Sejak dahulu menyikapi perbedaan pendapat, para ulama sangat toleran. Bahkan toleransi para ulama diwujudkan dengan kode etik yang selalu diajarkan kepada murid-muridnya. Kode etik itu adalah kaedah
لا ينكر المختلف فيه وإنما ينكر المجمع عليه
“Tidak boleh mengingkari adanya perbedaan pendapat, tetapi harus mengingkari hal yang menyalahi hukum yang telah disepakati”.

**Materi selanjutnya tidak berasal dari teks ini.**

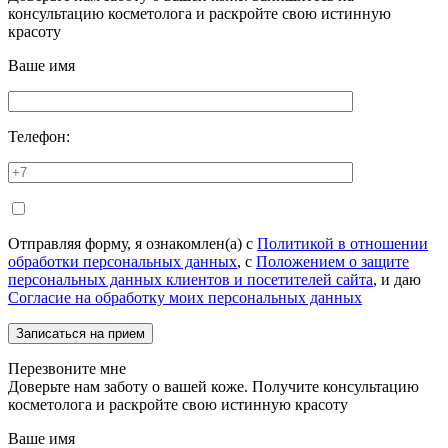
консультацию косметолога и раскройте свою истинную
красоту
Ваше имя
Телефон:
Отправляя форму, я ознакомлен(а) с
Политикой в отношении
обработки персональных данных
, с
Положением о защите
персональных данных клиентов и посетителей сайта
, и даю
Согласие на обработку моих персональных данных
Перезвоните мне
Доверьте нам заботу о вашей коже. Получите консультацию
косметолога и раскройте свою истинную красоту
Ваше имя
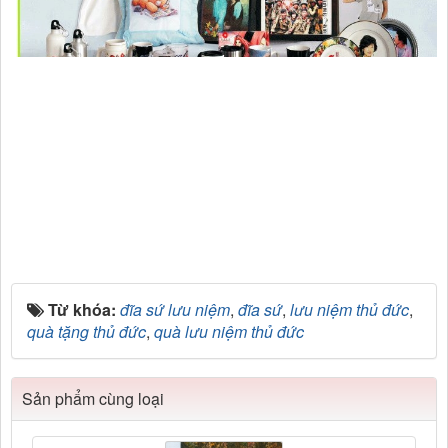
Từ khóa:
đĩa sứ lưu niệm
,
đĩa sứ
,
lưu niệm thủ đức
,
quà tặng thủ đức
,
quà lưu niệm thủ đức
Sản phẩm cùng loại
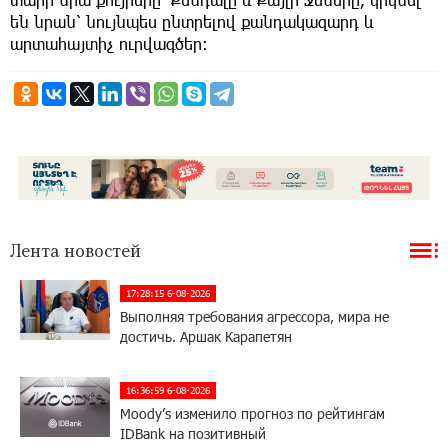
են նրան՝ նույնպես ընտրելով քանդակազարդ և
արտահայտիչ ուրվագծեր։
Лента новостей
17:28:15 6-08-2026
Выполняя требования агрессора, мира не
достичь. Аршак Карапетян
16:36:59 6-08-2026
Moody’s изменило прогноз по рейтингам
IDBank на позитивный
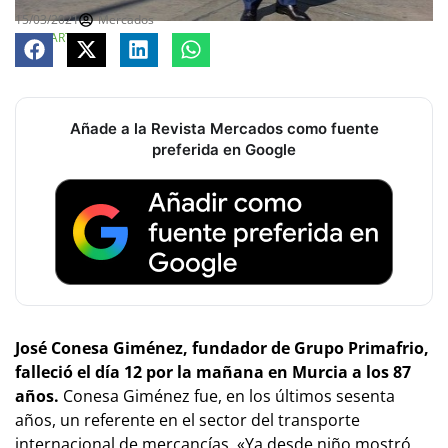
15/03/2021
Mercados
COMPARTE
Añade a la Revista Mercados como fuente
preferida en Google
José Conesa Giménez, fundador de Grupo Primafrio,
falleció el día 12 por la mañana en Murcia a los 87
años.
Conesa Giménez fue, en los últimos sesenta
años, un referente en el sector del transporte
internacional de mercancías
. «Ya desde niño mostró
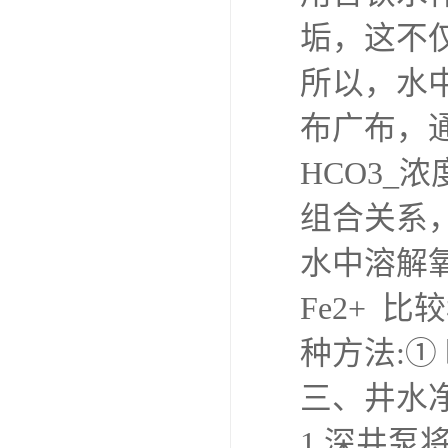
垢，这不
所以，水
布广布，通
HCO3_
组合关系，
水中溶解
Fe2+ 
种方法:
三、井水
1.深井泵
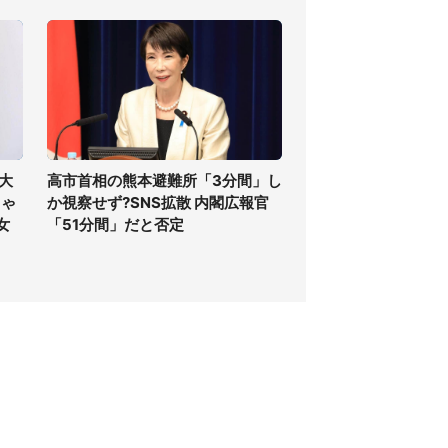
大
高市首相の熊本避難所「3分間」し
しゃ
か視察せず?SNS拡散 内閣広報官
女
「51分間」だと否定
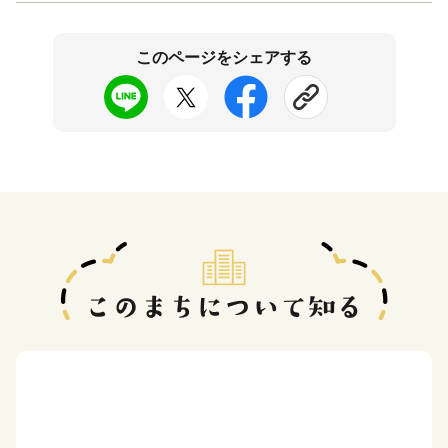
このページをシェアする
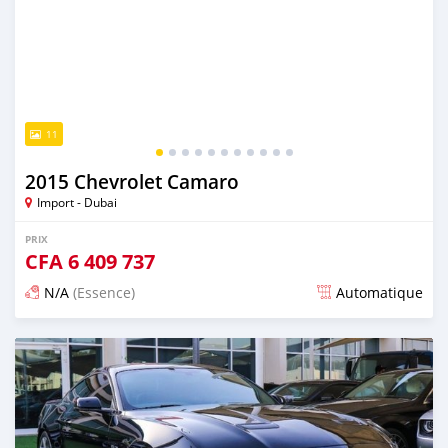
11
2015 Chevrolet Camaro
Import - Dubai
PRIX
CFA
6 409 737
N/A
(Essence)
Automatique
Publié il y a presque 6 ans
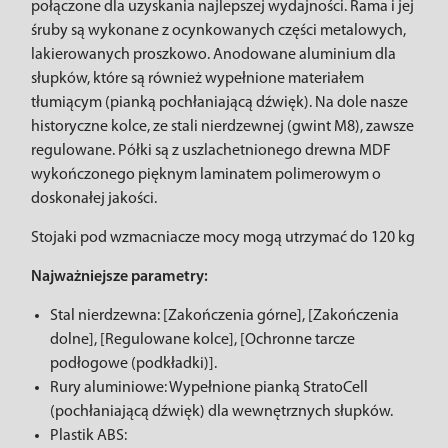
połączone dla uzyskania najlepszej wydajności. Rama i jej
śruby są wykonane z ocynkowanych części metalowych,
lakierowanych proszkowo. Anodowane aluminium dla
słupków, które są również wypełnione materiałem
tłumiącym (pianką pochłaniającą dźwięk). Na dole nasze
historyczne kolce, ze stali nierdzewnej (gwint M8), zawsze
regulowane. Półki są z uszlachetnionego drewna MDF
wykończonego pięknym laminatem polimerowym o
doskonałej jakości.
Stojaki pod wzmacniacze mocy mogą utrzymać do 120 kg
Najważniejsze parametry:
Stal nierdzewna: [Zakończenia górne], [Zakończenia
dolne], [Regulowane kolce], [Ochronne tarcze
podłogowe (podkładki)].
Rury aluminiowe: Wypełnione pianką StratoCell
(pochłaniającą dźwięk) dla wewnętrznych słupków.
Plastik ABS:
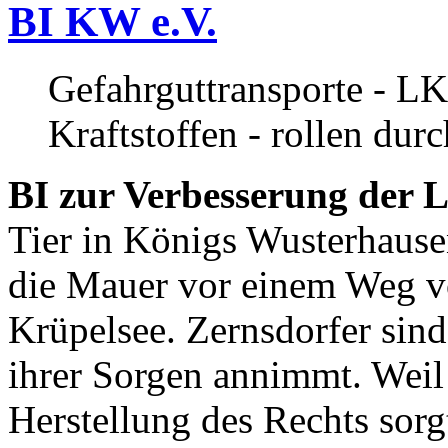
BI KW e.V.
Gefahrguttransporte - LK
Kraftstoffen - rollen dur
BI zur Verbesserung der L
Tier in Königs Wusterhause
die Mauer vor einem Weg v
Krüpelsee. Zernsdorfer sind 
ihrer Sorgen annimmt. Weil 
Herstellung des Rechts sor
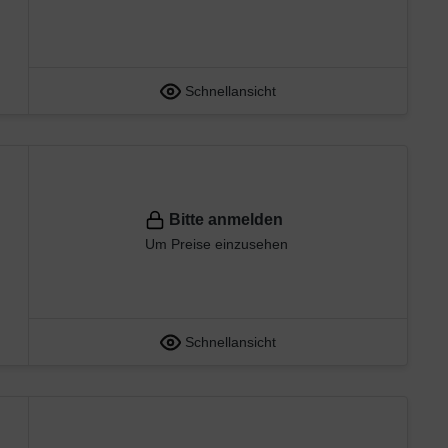
Schnellansicht
Bitte anmelden
Um Preise einzusehen
Schnellansicht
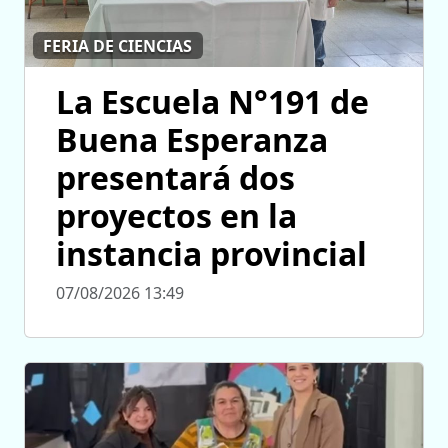
FERIA DE CIENCIAS
La Escuela N°191 de
Buena Esperanza
presentará dos
proyectos en la
instancia provincial
07/08/2026 13:49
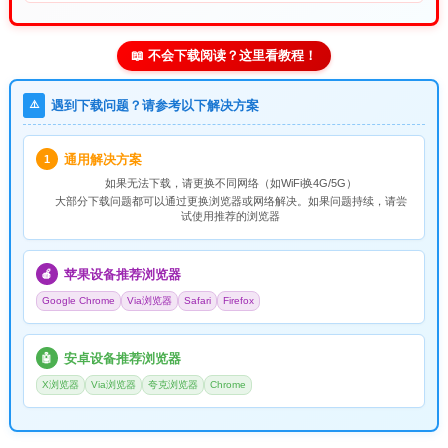
📖 不会下载阅读？这里看教程！
⚠️
遇到下载问题？请参考以下解决方案
通用解决方案
1
如果无法下载，请
更换不同网络
（如WiFi换4G/5G）
大部分下载问题都可以通过更换浏览器或网络解决。如果问题持续，请尝
试使用推荐的浏览器
苹果设备推荐浏览器
🍎
Google Chrome
Via浏览器
Safari
Firefox
安卓设备推荐浏览器
🤖
X浏览器
Via浏览器
夸克浏览器
Chrome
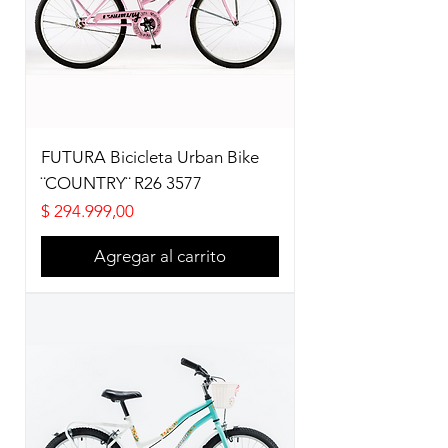
FUTURA Bicicleta Urban Bike
¨COUNTRY¨ R26 3577
Precio
$ 294.999,00
Agregar al carrito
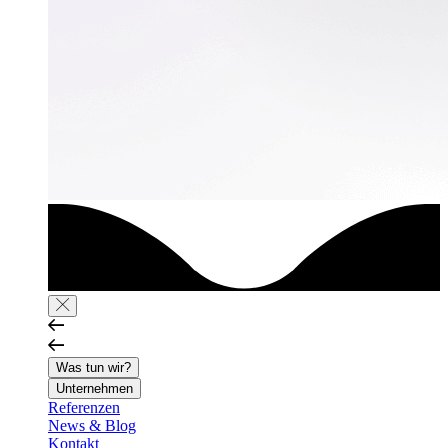
Was tun wir?
Unternehmen
Referenzen
News & Blog
Kontakt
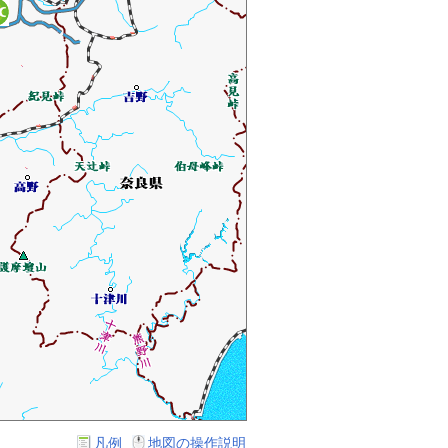
凡例
地図の操作説明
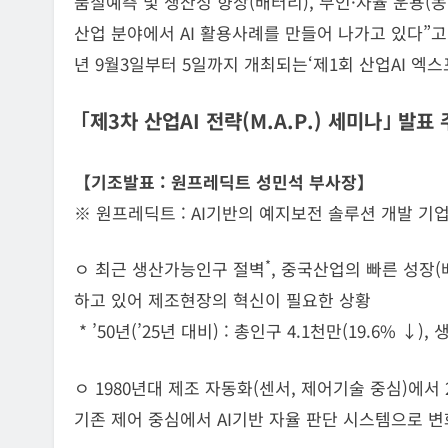
품질예측 및 생산성 향상(배터리), 무인·자율 운용(농
산업 분야에서 AI 활용사례를 만들어 나가고 있다”고
년 9월3일부터 5일까지 개최되는‘제1회 산업AI 엑
｢제3차 산업AI 전략(M.A.P.) 세미나｣ 발표
【기조발표 : 원프레딕트 성민석 부사장】
※ 원프레딕트 : AI기반의 예지보전 솔루션 개발 기
*
ㅇ 최근 생산가능인구 절벽
, 중국산업의 빠른 성장(
하고 있어 제조현장의 혁신이 필요한 상황
* ’50년(’25년 대비) : 총인구 4.1천만(19.6% ↓)
ㅇ 1980년대 제조 자동화(센서, 제어기술 중심)에서
기존 제어 중심에서 AI기반 자율 판단 시스템으로 변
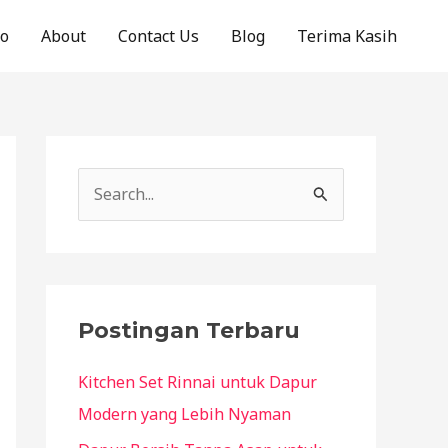
o
About
Contact Us
Blog
Terima Kasih
S
e
a
r
c
Postingan Terbaru
h
Kitchen Set Rinnai untuk Dapur
f
Modern yang Lebih Nyaman
o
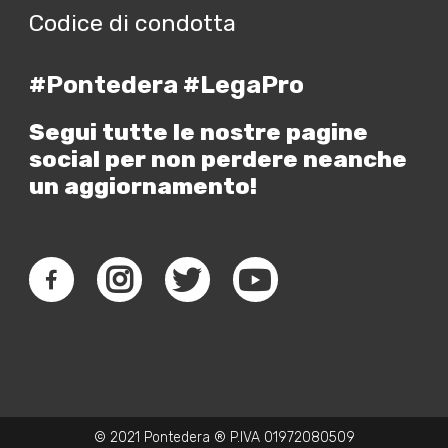
Codice di condotta
#Pontedera #LegaPro
Segui tutte le nostre pagine
social per non perdere neanche
un aggiornamento!
© 2021 Pontedera ® P.IVA 01972080509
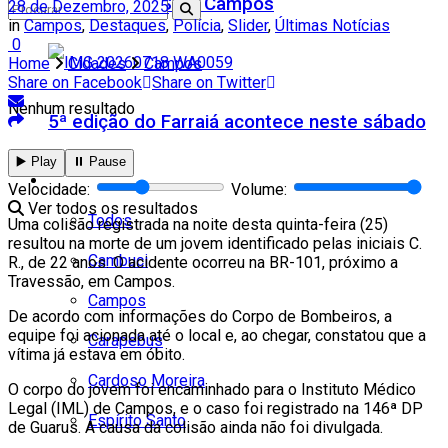
Teatro Firjan SESI Campos
28 de Dezembro, 2025
in
Campos
,
Destaques
,
Polícia
,
Slider
,
Últimas Notícias
0
Home
Cidades
Campos
Share on Facebook
Share on Twitter
Nenhum resultado
5ª edição do Farraiá acontece neste sábado
▶️ Play
⏸️ Pause
Cidades
Velocidade:
Volume:
Ver todos os resultados
Todos
Uma colisão registrada na noite desta quinta-feira (25)
resultou na morte de um jovem identificado pelas iniciais C.
Cambuci
R., de 22 anos. O acidente ocorreu na BR-101, próximo a
Travessão, em Campos.
Campos
De acordo com informações do Corpo de Bombeiros, a
equipe foi acionada até o local e, ao chegar, constatou que a
Carapebus
vítima já estava em óbito.
Cardoso Moreira
O corpo do jovem foi encaminhado para o Instituto Médico
Legal (IML) de Campos, e o caso foi registrado na 146ª DP
Espírito Santo
de Guarus. A causa da colisão ainda não foi divulgada.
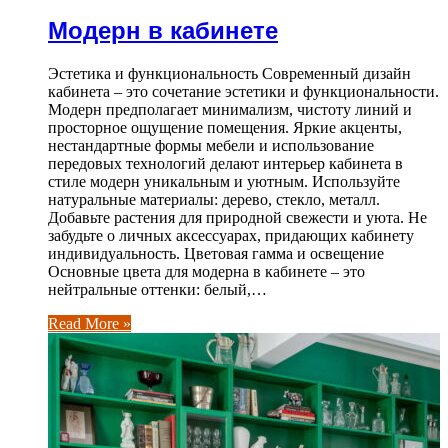
Модерн в кабинете
Эстетика и функциональность Современный дизайн
кабинета – это сочетание эстетики и функциональности.
Модерн предполагает минимализм, чистоту линий и
просторное ощущение помещения. Яркие акценты,
нестандартные формы мебели и использование
передовых технологий делают интерьер кабинета в
стиле модерн уникальным и уютным. Используйте
натуральные материалы: дерево, стекло, металл.
Добавьте растения для природной свежести и уюта. Не
забудьте о личных аксессуарах, придающих кабинету
индивидуальность. Цветовая гамма и освещение
Основные цвета для модерна в кабинете – это
нейтральные оттенки: белый,…
Read More »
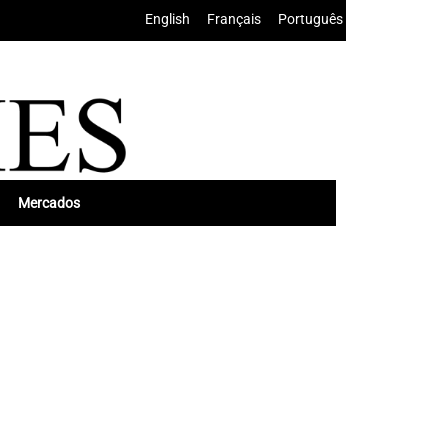
English
•
Français
•
Português
Mercados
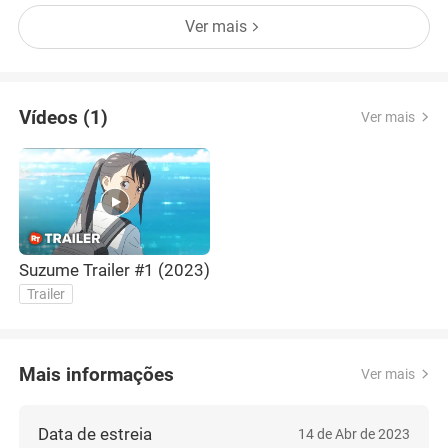
Ver mais
Vídeos (1)
Ver mais
Suzume Trailer #1 (2023)
Trailer
Mais informações
Ver mais
Data de estreia
14 de Abr de 2023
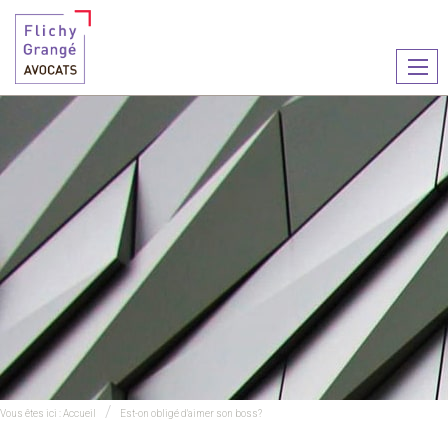
Ouvr
le
men
Vous êtes ici :
Accueil
Est-on obligé d'aimer son boss?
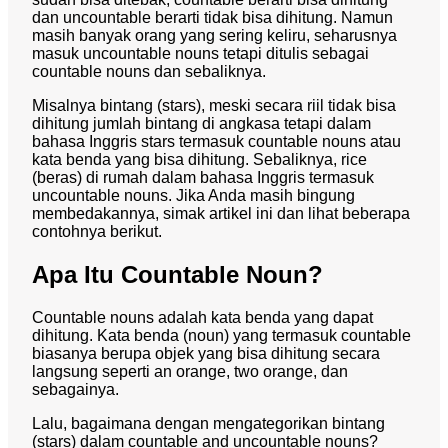
dan uncountable berarti tidak bisa dihitung. Namun
masih banyak orang yang sering keliru, seharusnya
masuk uncountable nouns tetapi ditulis sebagai
countable nouns dan sebaliknya.
Misalnya bintang (stars), meski secara riil tidak bisa
dihitung jumlah bintang di angkasa tetapi dalam
bahasa Inggris stars termasuk countable nouns atau
kata benda yang bisa dihitung. Sebaliknya, rice
(beras) di rumah dalam bahasa Inggris termasuk
uncountable nouns. Jika Anda masih bingung
membedakannya, simak artikel ini dan lihat beberapa
contohnya berikut.
Apa Itu Countable Noun?
Countable nouns adalah kata benda yang dapat
dihitung. Kata benda (noun) yang termasuk countable
biasanya berupa objek yang bisa dihitung secara
langsung seperti an orange, two orange, dan
sebagainya.
Lalu, bagaimana dengan mengategorikan bintang
(stars) dalam
countable and uncountable nouns
?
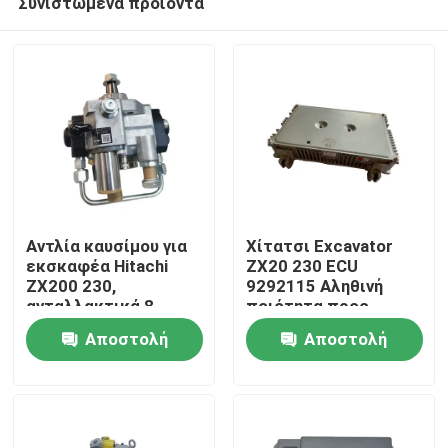
Συνιστώμενα προϊόντα
Αντλία καυσίμου για
Χίτατσι Excavator
εκσκαφέα Hitachi
ZX20 230 ECU
ZX200 230,
9292115 Αληθινή
ανταλλακτικά 8-
ποιότητα προς
Αρχική Σελίδα
98346317-0 για
πώληση
Αποστολή
Αποστολή
συντήρηση
Προϊόντα
ερώτησης
ερώτησης
Σχετικά με εμάς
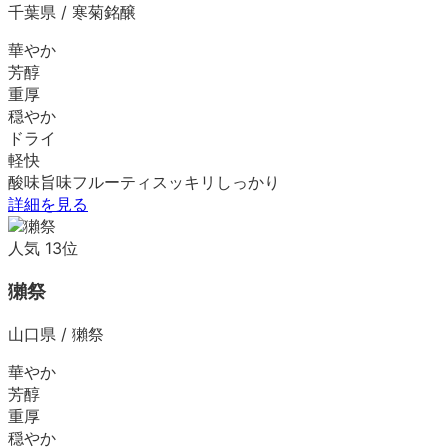
千葉県
/
寒菊銘醸
華やか
芳醇
重厚
穏やか
ドライ
軽快
酸味
旨味
フルーティ
スッキリ
しっかり
詳細を見る
人気
13
位
獺祭
山口県
/
獺祭
華やか
芳醇
重厚
穏やか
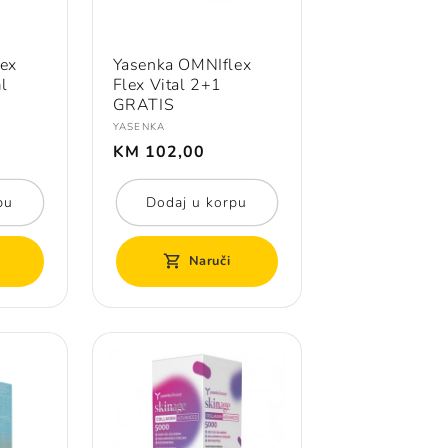
ex
Yasenka OMNIflex
l
Flex Vital 2+1
GRATIS
Prodavač:
YASENKA
Redovna
KM 102,00
cijena
pu
Dodaj u korpu
Naruči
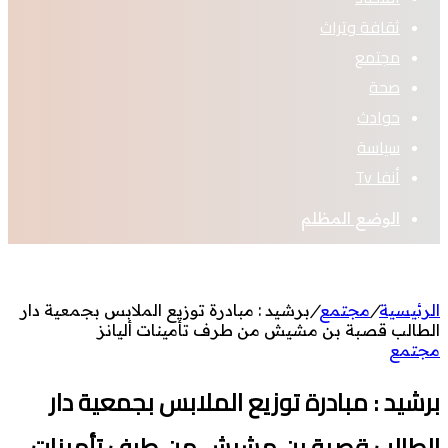
ثقافة وتراث
مجتمع
صحة
حوادث
سياسة
أنفا Tv
الوضع المظلم
الرئيسية
/
مجتمع
/
برشيد : مبادرة توزيع الملابس بجمعية دار
الطالب قصبة بن مشيش من طرف تأمينات أليانز
مجتمع
برشيد : مبادرة توزيع الملابس بجمعية دار
الطالب قصبة بن مشيش من طرف تأمينات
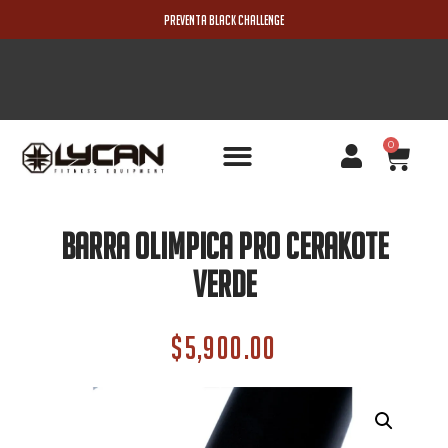
PREVENTA BLACK CHALLENGE
0
PRODUCTOS NUEVOS
Barra Olimpica Pro Cerakote
Verde
$
5,900.00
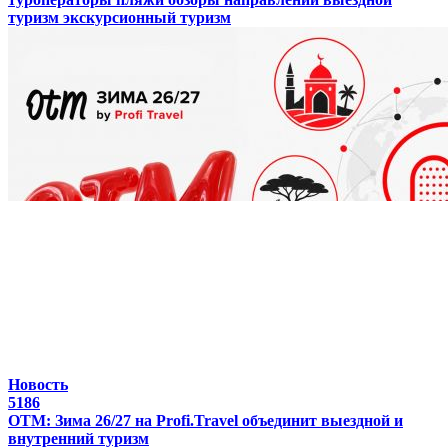
туризм
экскурсионный туризм
Новость
5186
ОТМ: Зима 26/27 на Profi.Travel объединит выездной и
внутренний туризм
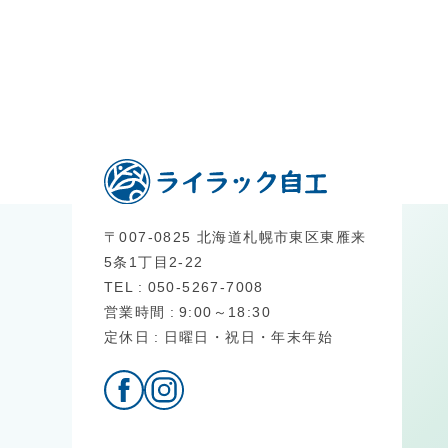
〒007-0825 北海道札幌市東区東雁来
5条1丁目2-22
TEL
050-5267-7008
営業時間
9:00～18:30
定休日
日曜日・祝日・年末年始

Maksud dari kaidah ini adalah setiap permasalahan yang masuk dalam ranah ijtihad, maka tidak diperbolehkan untuk mengingkari adanya perbedaan pendapat di antara para ulama. Misal contoh, perbedaan hukum bacaan qunut antara Imam Syafi’I dan Imam Abu Hanifah yang berlandaskan perbedaan ijtihad keduanya. Tentu, kita harus menerima perbedaan pendapat tersebut sebagai bagian dari khazanah intelektual Islam.
Sebaliknya, setiap permasalahan yang telah disepakati para ulama lintas generasi maka kita harus mengingkari pendapat yang menyalahi hukum yang telah disepakati tersebut. Misal, wajibnya shalat lima waktu yang telah disepakati ulama akan kewajibannya. Tentu kita harus menolak pendapat yang mengingkari kewajiban shalat lima waktu.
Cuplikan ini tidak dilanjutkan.